En cuanto al tema del dinero, conviene empezar por subrayar una primera cuestión que nadie ignora. El dinero se constituye, en su origen, como un “medio”, es decir, un instrumento, que facilita el trueque de los bienes. Esa primera cuestión adquiere un valor muy especial si ponemos cuidado en referirla a los bienes verdaderos, aquellos cuyo intercambio saludable permite, en una comunidad, que cada uno de sus miembros disminuya la distancia que existe entre lo que puede producir y lo que necesita consumir.

No se trata –esta última– de una cuestión banal; muy por el contrario, es quizás la cuestión más importante de la vida –que inevitablemente se convive–, el poder disponer de la suficiente sensatez para distinguir entre lo fundamental y lo superfluo, y entre lo saludable y lo dañino, ya que se trata de elegir entre adquirir y desechar, buscar y abandonar, apreciar y despreciar. Y es allí, precisamente, en donde nuestras convicciones se debaten entre la razón y la intuición, en nuestro afán por alcanzar la necesaria certidumbre, siempre riesgosa y siempre esquiva.

Para que un bien se constituya en “verdadero”, ¿es suficiente con que logre satisfacer la necesidad de un particular individuo? Más allá del valor indudable que puede llegar a tener la satisfacción de una persona, no cabe duda de que esa condición de “verdadero” se alcanza en plenitud cuando el intercambio permite que “cada uno” de los integrantes de una comunidad disminuya en alguna medida la distancia que a veces se establece entre sus posibilidades y sus necesidades.

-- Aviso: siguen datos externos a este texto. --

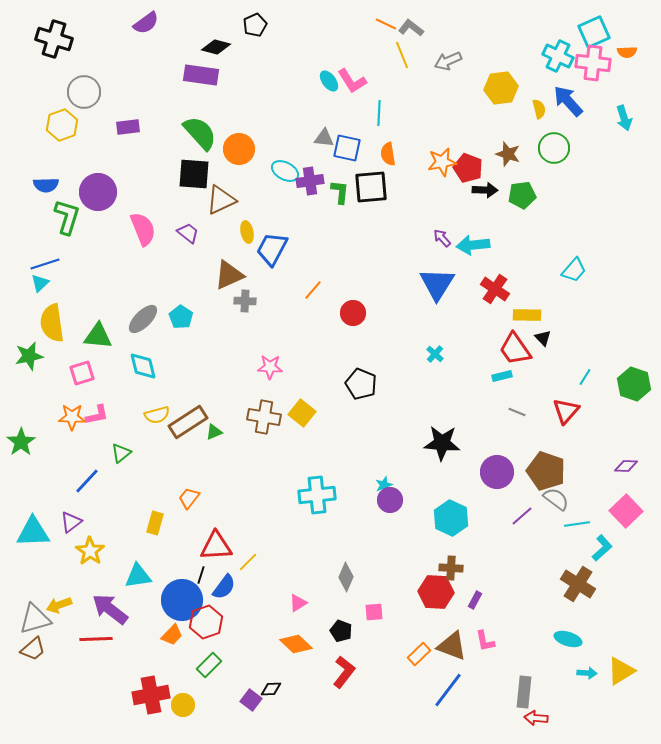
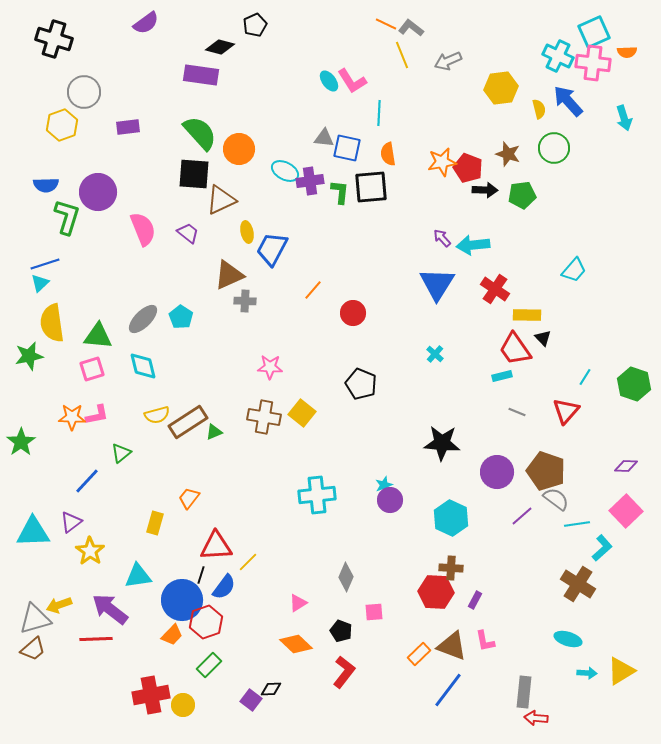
black diamond at (216, 47): moved 4 px right
pink square at (82, 373): moved 10 px right, 4 px up
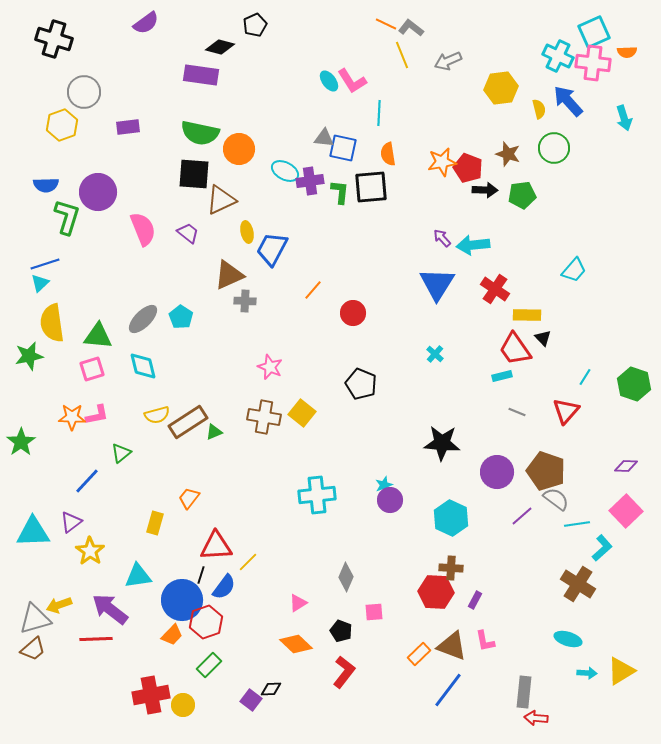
green semicircle at (200, 133): rotated 144 degrees clockwise
blue square at (347, 148): moved 4 px left
pink star at (270, 367): rotated 20 degrees clockwise
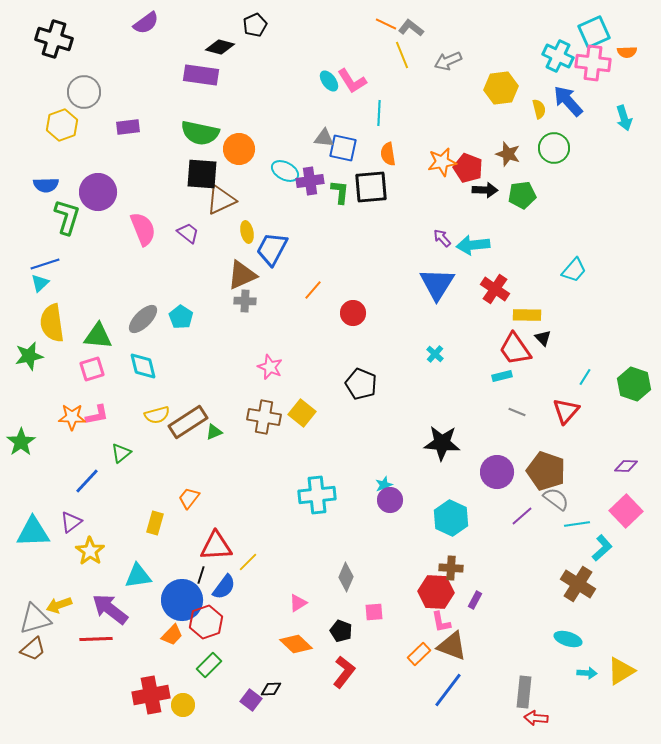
black square at (194, 174): moved 8 px right
brown triangle at (229, 275): moved 13 px right
pink L-shape at (485, 641): moved 44 px left, 19 px up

No me anima, en este punto, entretenerme con utopías ideales que son inalcanzables. Deseo, en cambio, subrayar un hecho que se presenta con una importancia extrema. Si tenemos en cuenta que funcionamos en una red ecosistémica que se ocupa de su propio equilibrio, todo parece indicar que desvestir –como suele decirse– a un santo para vestir a otro, conducirá, tarde o temprano, a enfrentarse con el malestar evadido. Sucede en las pequeñas comunidades y sucede en las naciones. En otras palabras, no podemos desconocer sin consecuencias graves –que aunque se posterguen fatalmente llegan– que obtener un bienestar de alguien produciendo en algún otro un daño, se cobrará su precio en el sistema entero.